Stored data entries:
▼▼▼

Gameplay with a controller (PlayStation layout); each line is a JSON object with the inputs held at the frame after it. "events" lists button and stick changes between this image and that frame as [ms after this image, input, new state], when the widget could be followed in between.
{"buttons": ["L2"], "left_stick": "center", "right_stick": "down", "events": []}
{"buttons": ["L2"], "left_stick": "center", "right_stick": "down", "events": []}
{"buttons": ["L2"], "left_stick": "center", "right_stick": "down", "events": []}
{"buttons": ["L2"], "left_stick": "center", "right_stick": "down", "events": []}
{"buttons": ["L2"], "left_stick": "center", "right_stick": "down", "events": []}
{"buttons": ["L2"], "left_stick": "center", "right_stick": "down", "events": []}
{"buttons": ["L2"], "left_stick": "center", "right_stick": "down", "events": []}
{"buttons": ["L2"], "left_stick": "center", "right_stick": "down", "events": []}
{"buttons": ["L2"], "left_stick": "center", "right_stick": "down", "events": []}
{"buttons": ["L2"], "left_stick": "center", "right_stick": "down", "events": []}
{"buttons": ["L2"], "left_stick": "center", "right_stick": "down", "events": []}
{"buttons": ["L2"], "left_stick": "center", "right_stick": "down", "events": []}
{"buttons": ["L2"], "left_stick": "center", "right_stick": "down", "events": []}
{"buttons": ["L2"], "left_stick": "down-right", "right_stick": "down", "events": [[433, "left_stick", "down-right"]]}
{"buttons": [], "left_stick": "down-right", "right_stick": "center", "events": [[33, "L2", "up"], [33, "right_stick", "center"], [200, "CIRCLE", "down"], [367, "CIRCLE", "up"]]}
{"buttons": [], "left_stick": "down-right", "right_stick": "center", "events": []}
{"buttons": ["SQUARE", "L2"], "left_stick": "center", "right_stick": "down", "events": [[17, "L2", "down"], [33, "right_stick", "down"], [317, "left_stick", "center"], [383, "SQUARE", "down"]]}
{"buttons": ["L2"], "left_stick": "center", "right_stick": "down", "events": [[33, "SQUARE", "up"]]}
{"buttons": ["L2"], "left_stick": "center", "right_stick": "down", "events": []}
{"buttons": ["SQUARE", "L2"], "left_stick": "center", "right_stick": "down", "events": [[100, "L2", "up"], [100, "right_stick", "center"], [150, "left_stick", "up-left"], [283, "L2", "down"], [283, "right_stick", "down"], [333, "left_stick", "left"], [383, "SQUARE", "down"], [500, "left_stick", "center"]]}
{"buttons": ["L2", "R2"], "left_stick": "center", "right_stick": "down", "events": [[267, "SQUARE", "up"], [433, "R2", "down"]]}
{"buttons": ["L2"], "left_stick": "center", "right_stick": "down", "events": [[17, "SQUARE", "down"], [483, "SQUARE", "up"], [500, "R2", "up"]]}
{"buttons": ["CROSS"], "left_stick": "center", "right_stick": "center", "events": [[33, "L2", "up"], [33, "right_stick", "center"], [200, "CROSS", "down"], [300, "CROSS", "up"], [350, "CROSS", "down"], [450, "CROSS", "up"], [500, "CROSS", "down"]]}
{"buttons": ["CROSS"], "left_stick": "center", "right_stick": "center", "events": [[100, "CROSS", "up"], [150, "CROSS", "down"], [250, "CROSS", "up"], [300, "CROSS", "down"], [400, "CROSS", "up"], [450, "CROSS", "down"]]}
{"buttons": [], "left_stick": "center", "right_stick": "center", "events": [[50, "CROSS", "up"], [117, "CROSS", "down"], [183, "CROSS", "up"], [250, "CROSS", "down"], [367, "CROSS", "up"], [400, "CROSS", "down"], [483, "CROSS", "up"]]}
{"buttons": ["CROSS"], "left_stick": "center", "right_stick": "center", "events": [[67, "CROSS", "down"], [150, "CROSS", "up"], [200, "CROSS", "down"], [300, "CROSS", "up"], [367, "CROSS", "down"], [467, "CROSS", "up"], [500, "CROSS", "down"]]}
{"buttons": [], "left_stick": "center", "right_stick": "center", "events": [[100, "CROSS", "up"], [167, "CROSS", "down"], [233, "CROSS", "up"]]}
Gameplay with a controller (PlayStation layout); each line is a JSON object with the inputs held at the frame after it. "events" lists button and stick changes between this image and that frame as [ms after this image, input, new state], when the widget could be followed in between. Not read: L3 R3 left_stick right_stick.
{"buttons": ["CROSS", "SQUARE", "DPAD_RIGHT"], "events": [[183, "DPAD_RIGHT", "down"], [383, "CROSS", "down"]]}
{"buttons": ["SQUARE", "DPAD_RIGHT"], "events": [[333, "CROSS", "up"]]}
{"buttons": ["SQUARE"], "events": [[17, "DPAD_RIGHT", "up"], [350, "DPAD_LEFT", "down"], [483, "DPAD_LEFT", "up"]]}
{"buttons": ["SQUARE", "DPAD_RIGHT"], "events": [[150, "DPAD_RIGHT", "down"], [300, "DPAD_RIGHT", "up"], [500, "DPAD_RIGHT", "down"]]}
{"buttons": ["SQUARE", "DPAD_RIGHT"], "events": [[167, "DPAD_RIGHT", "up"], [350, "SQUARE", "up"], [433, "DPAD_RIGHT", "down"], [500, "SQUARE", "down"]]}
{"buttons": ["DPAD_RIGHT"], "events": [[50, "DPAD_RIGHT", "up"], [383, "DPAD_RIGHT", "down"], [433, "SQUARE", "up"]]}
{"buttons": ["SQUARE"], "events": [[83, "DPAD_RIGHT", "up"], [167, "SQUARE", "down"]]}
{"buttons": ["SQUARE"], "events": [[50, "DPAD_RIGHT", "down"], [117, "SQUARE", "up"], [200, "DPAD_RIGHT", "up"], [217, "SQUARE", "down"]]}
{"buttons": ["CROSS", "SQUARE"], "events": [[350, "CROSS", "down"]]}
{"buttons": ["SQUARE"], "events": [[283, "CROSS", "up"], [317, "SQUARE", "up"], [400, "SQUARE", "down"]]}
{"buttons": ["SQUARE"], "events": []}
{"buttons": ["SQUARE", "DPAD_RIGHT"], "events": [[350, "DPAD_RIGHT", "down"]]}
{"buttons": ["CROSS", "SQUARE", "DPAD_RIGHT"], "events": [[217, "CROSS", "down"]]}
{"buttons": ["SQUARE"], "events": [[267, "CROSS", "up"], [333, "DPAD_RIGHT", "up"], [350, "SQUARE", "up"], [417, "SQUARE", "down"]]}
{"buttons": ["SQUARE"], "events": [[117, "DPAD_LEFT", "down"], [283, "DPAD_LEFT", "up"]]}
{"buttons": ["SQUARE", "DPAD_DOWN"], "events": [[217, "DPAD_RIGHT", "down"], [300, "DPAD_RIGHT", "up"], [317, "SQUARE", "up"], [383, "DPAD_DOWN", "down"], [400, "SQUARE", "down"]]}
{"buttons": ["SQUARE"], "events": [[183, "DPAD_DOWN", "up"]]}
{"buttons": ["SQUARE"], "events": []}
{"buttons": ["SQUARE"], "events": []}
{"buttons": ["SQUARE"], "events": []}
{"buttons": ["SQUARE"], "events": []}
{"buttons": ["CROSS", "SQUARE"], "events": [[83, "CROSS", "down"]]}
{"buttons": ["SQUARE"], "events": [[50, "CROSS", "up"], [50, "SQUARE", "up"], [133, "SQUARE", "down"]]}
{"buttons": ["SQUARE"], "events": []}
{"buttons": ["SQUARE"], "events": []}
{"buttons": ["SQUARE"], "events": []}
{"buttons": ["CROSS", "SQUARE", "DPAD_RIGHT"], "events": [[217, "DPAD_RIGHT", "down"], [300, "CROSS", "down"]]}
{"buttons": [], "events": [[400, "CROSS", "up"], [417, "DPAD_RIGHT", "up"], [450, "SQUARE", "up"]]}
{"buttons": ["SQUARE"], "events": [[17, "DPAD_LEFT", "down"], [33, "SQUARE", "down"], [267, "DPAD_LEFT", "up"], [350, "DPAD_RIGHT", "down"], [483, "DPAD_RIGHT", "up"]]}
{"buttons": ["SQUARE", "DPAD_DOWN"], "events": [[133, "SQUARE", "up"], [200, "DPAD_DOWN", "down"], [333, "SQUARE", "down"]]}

▲▲▲

PROMPT —
Please report every line in the entries above that holds the string "lists".

EXERCISE SOLUTION —
Gameplay with a controller (PlayStation layout); each line is a JSON object with the inputs held at the frame after it. "events" lists button and stick changes between this image and that frame as [ms after this image, input, new state], when the widget could be followed in between.
Gameplay with a controller (PlayStation layout); each line is a JSON object with the inputs held at the frame after it. "events" lists button and stick changes between this image and that frame as [ms after this image, input, new state], when the widget could be followed in between. Not read: L3 R3 left_stick right_stick.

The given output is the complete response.